Largo no exageraba. Y es que el principal objetivo para la izquierda consistía en acabar con la derecha. En el VII Congreso del «KOMINTERN». celebrado en Moscú en 1935, quedó definida la estrategia a seguir: paralizar al adversario, vinculándolo con el fascismo, y pactar con socialistas y burgueses formando «Frentes Populares». El lobo se vestiría con piel de cordero, camuflando su carácter marxista en un «traje pseudodemócrata» de usar y tirar. Cualquier ataque hacia el comunismo o hacia la URSS sería tildado de fascista… La polarización (y la demonización de la derecha) estaba servida: catolicismo o revolución, en ausencia de un proyecto moderado creíble.

Sólo la vida
Y el lobo estaba al acecho… La Pasionaria, amenazante, culpa de todo a Calvo Sotelo. Según ella, las violencias eran escasas y las que había procedían de la derecha, evidentemente toda ella «fascista» (Moscú dixit). Dolores Ibarruri acusa al político monárquico de estar manchado de sangre de la represión de octubre de 1934. Casares Quiroga, por su parte, carga sobre las espaldas de Calvo Sotelo la responsabilidad «de cualquier cosa que pudiera ocurrir». Éste le responde que no desdeña ninguna responsabilidad y, parafraseando a Santo Domingo de Silos, acaba su réplica de esta manera: «La vida podéis quitarme, pero más no podéis». Al día siguiente, 17 de junio, la sentencia de muerte es dictada por el diario comunista «Mundo Obrero»: «La destrucción de todo esto es tarea inmediata del Frente Popular. Con el miserable de Calvo Sotelo a la cabeza".

El 1 de julio, el diputado socialista Ángel Galarza interviene en el Congreso dirigiéndose de este modo a Calvo Sotelo: «La violencia puede ser legítima en algún momento. Pensando en su Señoría, encuentro justificado todo, incluso el atentado que le prive de la vida». La madrugada del 13 de julio, a 300 metros de su casa, es asesinado por miembros de las Fuerzas de Seguridad del Estado, a bordo de la camioneta Hispano-Suiza nº 17 de la Guardia de Asalto. La amenaza se ha consumado.

 

Dolores Ibarruri
Vizcaína, de Gallarta, nació en el seno de una familia minera.
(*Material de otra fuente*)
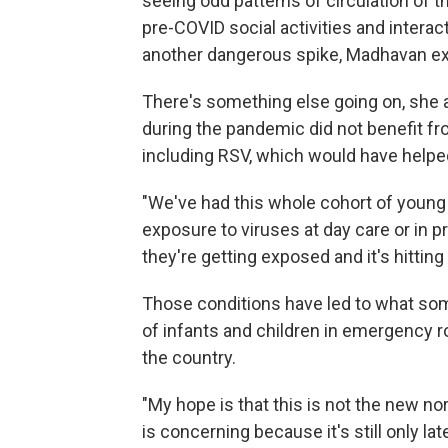
seeing odd patterns of circulation of th
pre-COVID social activities and interact
another dangerous spike, Madhavan ex
There's something else going on, she a
during the pandemic did not benefit f
including RSV, which would have helpe
"We've had this whole cohort of young
exposure to viruses at day care or in 
they're getting exposed and it's hittin
Those conditions have led to what so
of infants and children in emergency r
the country.
"My hope is that this is not the new nor
is concerning because it's still only la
En 1920, con 25 años, participó en la formación del Partido Comunista Español, embrión del PCE, surgido en 1921. Con un estilo directo, fogoso y duro, buscaba una acción inexorable, en coherencia con el dictado de la Tercera Internacional Comunista. Su táctica revolucionaria buscaba la eliminación del enemigo de clase (o lo que es lo mismo, la abolición de los partidos de derecha). «Vivimos en una situación revolucionaria que no puede ser demorada con obstáculos legales», afirmó. Tras las elecciones de febrero de 1936, fue nombrada vicepresidente de las Cortes y sus intervenciones fueron constantes y agresivas, llegando a amenazar de muerte a Calvo Sotelo en la dura sesión del 16 de junio. Tarradellas recordaría sus palabras: «Este hombre ha hablado por última vez».